Partir du quotidien réaliste non pas pour arriver au divin (nous ne proposons pas au public un mode d’emploi pour la sanctification) mais pour mettre en lumière la sacralité du trivial, la limite poreuse entre une action triviale et un rituel, telles ont été les recherches de notre proposition. La figure de la mère est une entité qui nous a également questionnée. Effectivement elle est au centre du Stabat Mater. Il n’est donc pas anodin que le mot « mère » ait une racine étymologique signifiant « bois dur ». Une confrontation s’effectue ici entre la mère donnant la vie et la croix en bois la retirant à Jésus. Cependant, en donnant le droit de vie, la mère ne soutient-elle pas une potentielle mise à mort inévitable de son enfant ? Cette ambivalence d’une figure type a été au cœur de notre réflexion. 

 

La douleur de cette mère est perceptible dans la pièce, autant que l’est celle de son fils, de sa chair qu’on lui arrache. Ce mouvement de violence n’est pas sans rappeler l’accouchement de cette mère qui s’est vu enlever de ses entrailles ce fils qu’elle a vu grandir.
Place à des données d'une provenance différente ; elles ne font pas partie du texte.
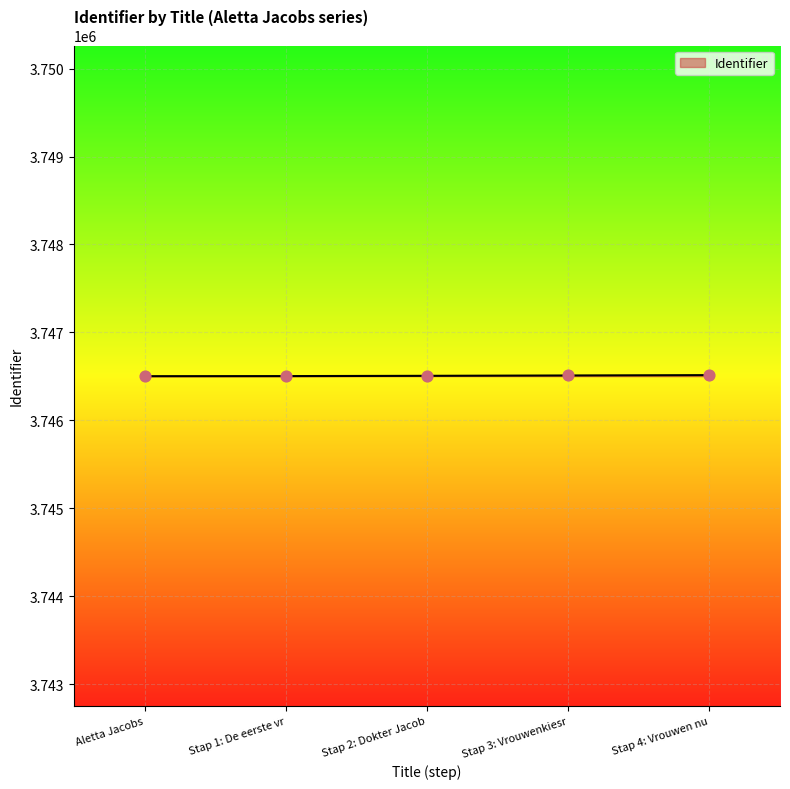

Approximately how many times larger is the value at Stap 3: Vrouwenkiesr compared to Stap 1: De eerste vr?

1.0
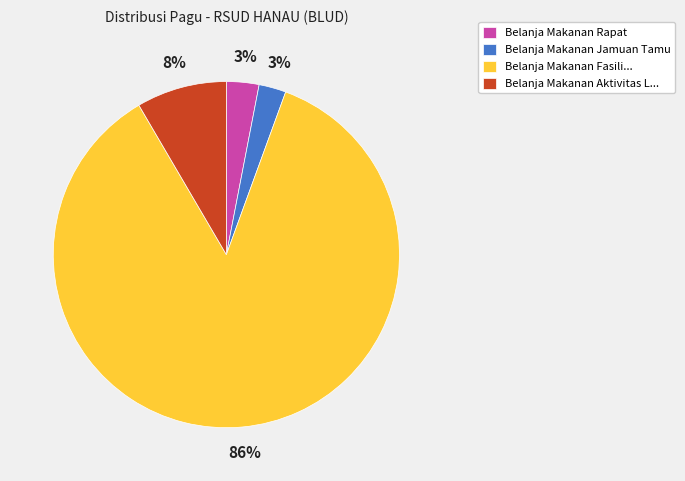

Is there any slice that represents more than half of the pie?

Yes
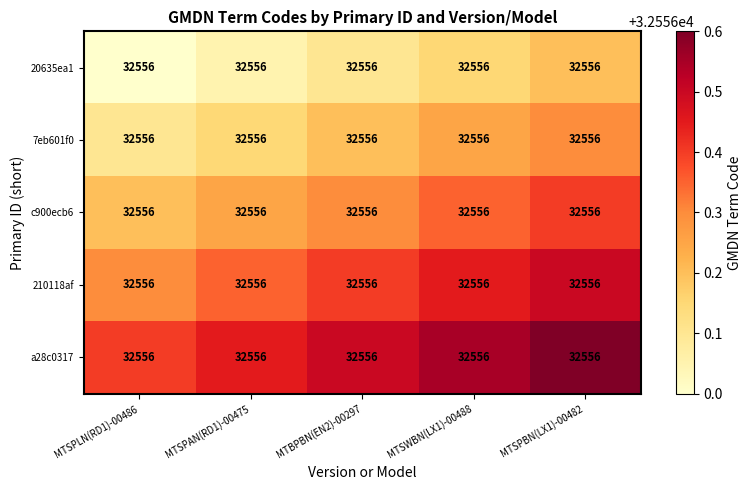

List the series in order of their peak value, lowest first.

20635ea1, 7eb601f0, c900ecb6, 210118af, a28c0317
La violence est donc double dans cette nouvelle séparation du couple mère/fils. De plus, le temps de crucifixion de Jésus rappelle la durée d’un accouchement. La question du temps et de la simultanéité a alors été soulevée et renforcée par l’avantage de la musique offrant une durée fixe. Le cri de douleur de Jésus expirant sonne le début du christianisme, de ce regroupement d’individus. On passe alors d’unité à entité. Le cri de douleur de Marie perdant les eaux puis accouchant en lien avec la musique suggérant la perte de son fils se devait alors de sonner le glas permettant aux individus devenir communauté. Ainsi, lorsque Marie accouche, son hurlement silencieux suggéré par la musique est comme une invitation à la foule de la rejoindre. Un seul cri résonne dans la musique : celui d’une naissance et d’une mort. S’offre ici à la vue du spectateur deux lieux distincts. D’une part, un lieu reprenant tous les codes d’une cuisine réelle dans laquelle évolue Marie et d’un autre un lieu non déterminé scénographiquement liée à la foule. Cette cuisine, véritable lieu de vie et de rassemblement n’est pas sans rappeler celle des lieux sacrés. Ainsi, pour y accéder, un véritable rituel doit être mis en place similaire à l’arrivée chez une personne (où les chaussures sont retirées) et l’arrivée dans un lieu de culte (comme une Eglise où un bénitier est posée à l’entrée).Les deux lieux scéniques semblent être deux espaces temps différents dans lesquels évoluent deux histoires qui ne semblent pas connecter et qui suite à la douleur de marie se recouperont pour ne former plus qu’une. Cette foule est guidée par deux « maîtres de conscience » qui poussent les hommes à rejoindre le lieu sacré qu’est la cuisine. Leur mission n’est que temporaire et une fois les deux entités de la foule et de Marie connectée, ils se sépareront du groupe qu’ils ont crée. Leur départ questionne alors leur réalité. Ce chant était-il réel ou seulement dans l’imaginaire de Marie folle de douleur ?

 

La volonté était ici de créer un lieu poreux entre une pièce triviale bien qu’ayant des perspectives théâtrales affirmées et une zone sacrée. Cette cuisine rassemble les familles et ici rassemble les foules tout comme la grossesse de Marie. Une connexion se crée de base entre cette figure et le lieu qu’elle occupe et habite."